* **Exercise data**:
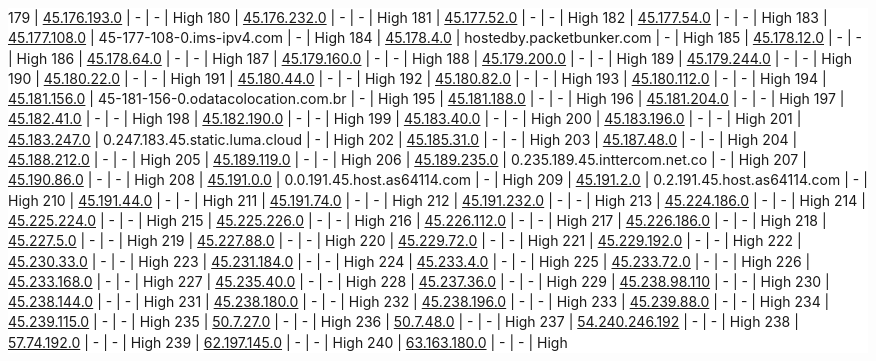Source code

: 179 | [45.176.193.0](https://vuldb.com/?ip.45.176.193.0) | - | - | High
180 | [45.176.232.0](https://vuldb.com/?ip.45.176.232.0) | - | - | High
181 | [45.177.52.0](https://vuldb.com/?ip.45.177.52.0) | - | - | High
182 | [45.177.54.0](https://vuldb.com/?ip.45.177.54.0) | - | - | High
183 | [45.177.108.0](https://vuldb.com/?ip.45.177.108.0) | 45-177-108-0.ims-ipv4.com | - | High
184 | [45.178.4.0](https://vuldb.com/?ip.45.178.4.0) | hostedby.packetbunker.com | - | High
185 | [45.178.12.0](https://vuldb.com/?ip.45.178.12.0) | - | - | High
186 | [45.178.64.0](https://vuldb.com/?ip.45.178.64.0) | - | - | High
187 | [45.179.160.0](https://vuldb.com/?ip.45.179.160.0) | - | - | High
188 | [45.179.200.0](https://vuldb.com/?ip.45.179.200.0) | - | - | High
189 | [45.179.244.0](https://vuldb.com/?ip.45.179.244.0) | - | - | High
190 | [45.180.22.0](https://vuldb.com/?ip.45.180.22.0) | - | - | High
191 | [45.180.44.0](https://vuldb.com/?ip.45.180.44.0) | - | - | High
192 | [45.180.82.0](https://vuldb.com/?ip.45.180.82.0) | - | - | High
193 | [45.180.112.0](https://vuldb.com/?ip.45.180.112.0) | - | - | High
194 | [45.181.156.0](https://vuldb.com/?ip.45.181.156.0) | 45-181-156-0.odatacolocation.com.br | - | High
195 | [45.181.188.0](https://vuldb.com/?ip.45.181.188.0) | - | - | High
196 | [45.181.204.0](https://vuldb.com/?ip.45.181.204.0) | - | - | High
197 | [45.182.41.0](https://vuldb.com/?ip.45.182.41.0) | - | - | High
198 | [45.182.190.0](https://vuldb.com/?ip.45.182.190.0) | - | - | High
199 | [45.183.40.0](https://vuldb.com/?ip.45.183.40.0) | - | - | High
200 | [45.183.196.0](https://vuldb.com/?ip.45.183.196.0) | - | - | High
201 | [45.183.247.0](https://vuldb.com/?ip.45.183.247.0) | 0.247.183.45.static.luma.cloud | - | High
202 | [45.185.31.0](https://vuldb.com/?ip.45.185.31.0) | - | - | High
203 | [45.187.48.0](https://vuldb.com/?ip.45.187.48.0) | - | - | High
204 | [45.188.212.0](https://vuldb.com/?ip.45.188.212.0) | - | - | High
205 | [45.189.119.0](https://vuldb.com/?ip.45.189.119.0) | - | - | High
206 | [45.189.235.0](https://vuldb.com/?ip.45.189.235.0) | 0.235.189.45.inttercom.net.co | - | High
207 | [45.190.86.0](https://vuldb.com/?ip.45.190.86.0) | - | - | High
208 | [45.191.0.0](https://vuldb.com/?ip.45.191.0.0) | 0.0.191.45.host.as64114.com | - | High
209 | [45.191.2.0](https://vuldb.com/?ip.45.191.2.0) | 0.2.191.45.host.as64114.com | - | High
210 | [45.191.44.0](https://vuldb.com/?ip.45.191.44.0) | - | - | High
211 | [45.191.74.0](https://vuldb.com/?ip.45.191.74.0) | - | - | High
212 | [45.191.232.0](https://vuldb.com/?ip.45.191.232.0) | - | - | High
213 | [45.224.186.0](https://vuldb.com/?ip.45.224.186.0) | - | - | High
214 | [45.225.224.0](https://vuldb.com/?ip.45.225.224.0) | - | - | High
215 | [45.225.226.0](https://vuldb.com/?ip.45.225.226.0) | - | - | High
216 | [45.226.112.0](https://vuldb.com/?ip.45.226.112.0) | - | - | High
217 | [45.226.186.0](https://vuldb.com/?ip.45.226.186.0) | - | - | High
218 | [45.227.5.0](https://vuldb.com/?ip.45.227.5.0) | - | - | High
219 | [45.227.88.0](https://vuldb.com/?ip.45.227.88.0) | - | - | High
220 | [45.229.72.0](https://vuldb.com/?ip.45.229.72.0) | - | - | High
221 | [45.229.192.0](https://vuldb.com/?ip.45.229.192.0) | - | - | High
222 | [45.230.33.0](https://vuldb.com/?ip.45.230.33.0) | - | - | High
223 | [45.231.184.0](https://vuldb.com/?ip.45.231.184.0) | - | - | High
224 | [45.233.4.0](https://vuldb.com/?ip.45.233.4.0) | - | - | High
225 | [45.233.72.0](https://vuldb.com/?ip.45.233.72.0) | - | - | High
226 | [45.233.168.0](https://vuldb.com/?ip.45.233.168.0) | - | - | High
227 | [45.235.40.0](https://vuldb.com/?ip.45.235.40.0) | - | - | High
228 | [45.237.36.0](https://vuldb.com/?ip.45.237.36.0) | - | - | High
229 | [45.238.98.110](https://vuldb.com/?ip.45.238.98.110) | - | - | High
230 | [45.238.144.0](https://vuldb.com/?ip.45.238.144.0) | - | - | High
231 | [45.238.180.0](https://vuldb.com/?ip.45.238.180.0) | - | - | High
232 | [45.238.196.0](https://vuldb.com/?ip.45.238.196.0) | - | - | High
233 | [45.239.88.0](https://vuldb.com/?ip.45.239.88.0) | - | - | High
234 | [45.239.115.0](https://vuldb.com/?ip.45.239.115.0) | - | - | High
235 | [50.7.27.0](https://vuldb.com/?ip.50.7.27.0) | - | - | High
236 | [50.7.48.0](https://vuldb.com/?ip.50.7.48.0) | - | - | High
237 | [54.240.246.192](https://vuldb.com/?ip.54.240.246.192) | - | - | High
238 | [57.74.192.0](https://vuldb.com/?ip.57.74.192.0) | - | - | High
239 | [62.197.145.0](https://vuldb.com/?ip.62.197.145.0) | - | - | High
240 | [63.163.180.0](https://vuldb.com/?ip.63.163.180.0) | - | - | High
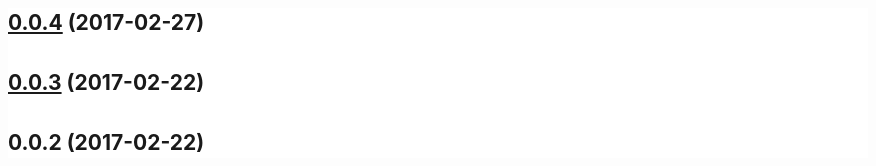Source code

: 


## [0.0.4](https://github.com/yowainwright/stickybits/compare/0.0.3...0.0.4) (2017-02-27)




## [0.0.3](https://github.com/yowainwright/stickybits/compare/0.0.2...0.0.3) (2017-02-22)




## 0.0.2 (2017-02-22)




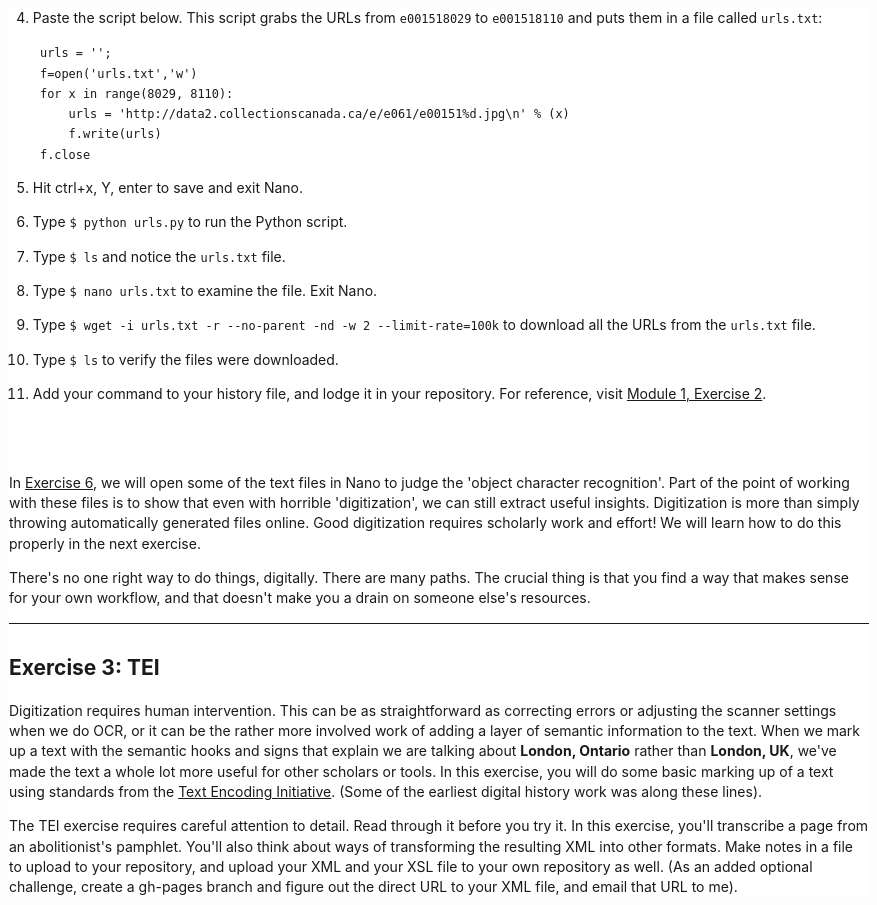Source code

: 4. Paste the script below. This script grabs the URLs from `e001518029` to `e001518110` and puts them in a file called `urls.txt`: 

        urls = '';
        f=open('urls.txt','w')
        for x in range(8029, 8110):
            urls = 'http://data2.collectionscanada.ca/e/e061/e00151%d.jpg\n' % (x)
            f.write(urls)
        f.close

5. Hit ctrl+x, Y, enter to save and exit Nano.

6. Type `$ python urls.py` to run the Python script. 

7. Type `$ ls` and notice the `urls.txt` file.

8. Type `$ nano urls.txt` to examine the file. Exit Nano.

9. Type `$ wget -i urls.txt -r --no-parent -nd -w 2 --limit-rate=100k` to download all the URLs from the `urls.txt` file.

10. Type `$ ls` to verify the files were downloaded.

11. Add your command to your history file, and lodge it in your repository. For reference, visit [Module 1, Exercise 2](../module-1/Exercises/#exercise-2-getting-familiar-with-dh-box).

    <br>
    <iframe width="560" height="315" src="https://www.youtube.com/embed/zK172_9QcL8?rel=0" title="Using wget to download historical sources" frameborder="0" gesture="media" allowfullscreen></iframe>
    <br>

In [Exercise 6](#exercise-6-using-tesseract-to-turn-an-image-into-text), we will open some of the text files in Nano to judge the 'object character recognition'. Part of the point of working with these files is to show that even with horrible 'digitization', we can still extract useful insights. Digitization is more than simply throwing automatically generated files online. Good digitization requires scholarly work and effort! We will learn how to do this properly in the next exercise.

There's no one right way to do things, digitally. There are many paths. The crucial thing is that you find a way that makes sense for your own workflow, and that doesn't make you a drain on someone else's resources.

-----

## Exercise 3: TEI

Digitization requires human intervention. This can be as straightforward as correcting errors or adjusting the scanner settings when we do OCR, or it can be the rather more involved work of adding a layer of semantic information to the text. When we mark up a text with the semantic hooks and signs that explain we are talking about **London, Ontario** rather than **London, UK**, we've made the text a whole lot more useful for other scholars or tools. In this exercise, you will do some basic marking up of a text using standards from the [Text Encoding Initiative](https://tei-c.org/). (Some of the earliest digital history work was along these lines). 

The TEI exercise requires careful attention to detail. Read through it before you try it. In this exercise, you'll transcribe a page from an abolitionist's pamphlet. You'll also think about ways of transforming the resulting XML into other formats. Make notes in a file to upload to your repository, and upload your XML and your XSL file to your own repository as well. (As an added optional challenge, create a gh-pages branch and figure out the direct URL to your XML file, and email that URL to me).

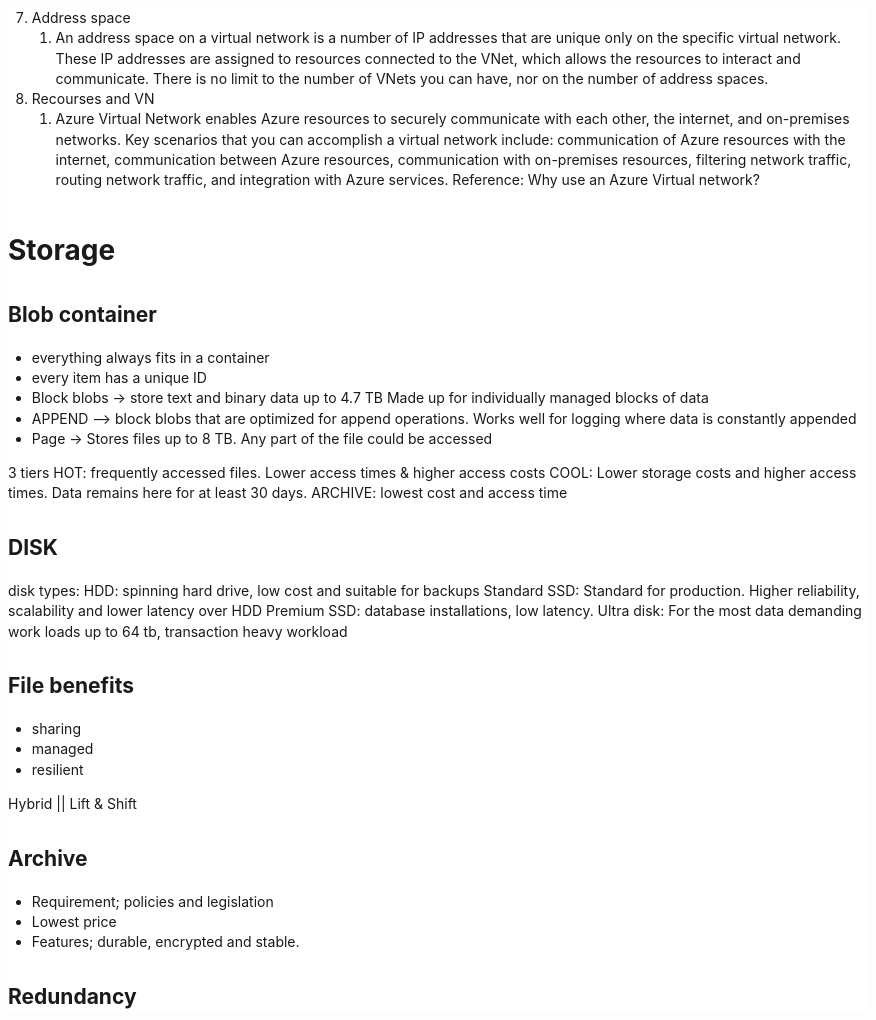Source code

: 
7. Address space
   1. An address space on a virtual network is a number of IP addresses that are unique only on the specific virtual network. These IP addresses are assigned to resources connected to the VNet, which allows the resources to interact and communicate. There is no limit to the number of VNets you can have, nor on the number of address spaces.
8. Recourses and VN
   1. Azure Virtual Network enables Azure resources to securely communicate with each other, the internet, and on-premises networks. Key scenarios that you can accomplish a virtual network include: communication of Azure resources with the internet, communication between Azure resources, communication with on-premises resources, filtering network traffic, routing network traffic, and integration with Azure services. Reference: Why use an Azure Virtual network?

# Storage 

## Blob container
- everything always fits in a container
- every item has a unique ID 
- Block blobs -> store text and binary data up to 4.7 TB Made up for individually managed blocks of data
- APPEND --> block blobs that are optimized for append operations. Works well for logging where data is constantly appended
- Page -> Stores files up to 8 TB. Any part of the file could be accessed

3 tiers
HOT: frequently accessed files. Lower access times & higher access costs
COOL: Lower storage costs and higher access times. Data remains here for at least 30 days. 
ARCHIVE: lowest cost and access time

## DISK
disk types:
HDD: spinning hard drive, low cost and suitable for backups
Standard SSD: Standard for production. Higher reliability, scalability and lower latency over HDD
Premium SSD: database installations, low latency. 
Ultra disk: For the most data demanding work loads up to 64 tb, transaction heavy workload 

## File benefits 
- sharing
- managed
- resilient

Hybrid || Lift & Shift

## Archive
- Requirement; policies and legislation
- Lowest price
- Features; durable, encrypted and stable. 

## Redundancy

* **Task description**:
Write out the material exactly, from the line containing "## File benefits" through the end of the material, with both ends included.

* **Written solution**:
## File benefits 
- sharing
- managed
- resilient

Hybrid || Lift & Shift

## Archive
- Requirement; policies and legislation
- Lowest price
- Features; durable, encrypted and stable. 

## Redundancy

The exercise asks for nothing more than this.